• [TASK REQUIREMENTS]
(a) In the passage on flue gas wastewater treatment, what three conditions of wastewater does the technology handle while operating normally?
(b) Summarize the passage on flue gas wastewater treatment in two sentences.
(c) Resume the passage on flue gas wastewater treatment after its final sentence.

The "flue gas concentration evaporation drying" technology is adopted and consists of a series of sub-technologies: The application of multiple core technologies such as online TDS measurement of high-salt wastewater, magnesium resource utilization of desulfurization wastewater, double-pass loop flue gas heating spray, salt extraction from concentrated liquid, solid separation of concentrated brine, low-temperature flue gas flash evaporation, multi-fluid spray drying, and evenly distributed flue gas air curtain ensures normal operation in wastewater environments with high COD, high viscosity, and high suspended solids. It features low investment, small maintenance and low operating costs.

• [RECORDS]
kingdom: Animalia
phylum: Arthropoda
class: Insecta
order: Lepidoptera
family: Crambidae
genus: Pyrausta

• [RESPONSES FOR EACH TASK]
(a) High COD, high viscosity, and high suspended solids.

(b) The "flue gas concentration evaporation drying" technology combines core sub-technologies such as online TDS measurement, magnesium recovery from desulfurization wastewater, salt extraction, low-temperature flue gas flash evaporation, and multi-fluid spray drying. Together they keep it running normally in wastewater with high COD, viscosity, and suspended solids, with low investment, maintenance, and operating costs.

(c)
Zero discharge technology for desulfurization wastewater is a specialized technical system designed for highly polluted wastewater generated by flue gas desulfurization systems in thermal power plants, steel mills, etc. It achieves complete interception of wastewater pollutants and recycling of water resources through a full-process treatment of "pretreatment - concentration and reduction - solidification and separation". As a "tough nut to crack" in Industrial wastewater treatment, desulfurization wastewater contains high salt (with chloride ion concentration reaching over 20,000 mg/L), high heavy metals and high suspended solids. This technology fundamentally solves its discharge problem and is the core support for enterprises to implement environmental protection policies.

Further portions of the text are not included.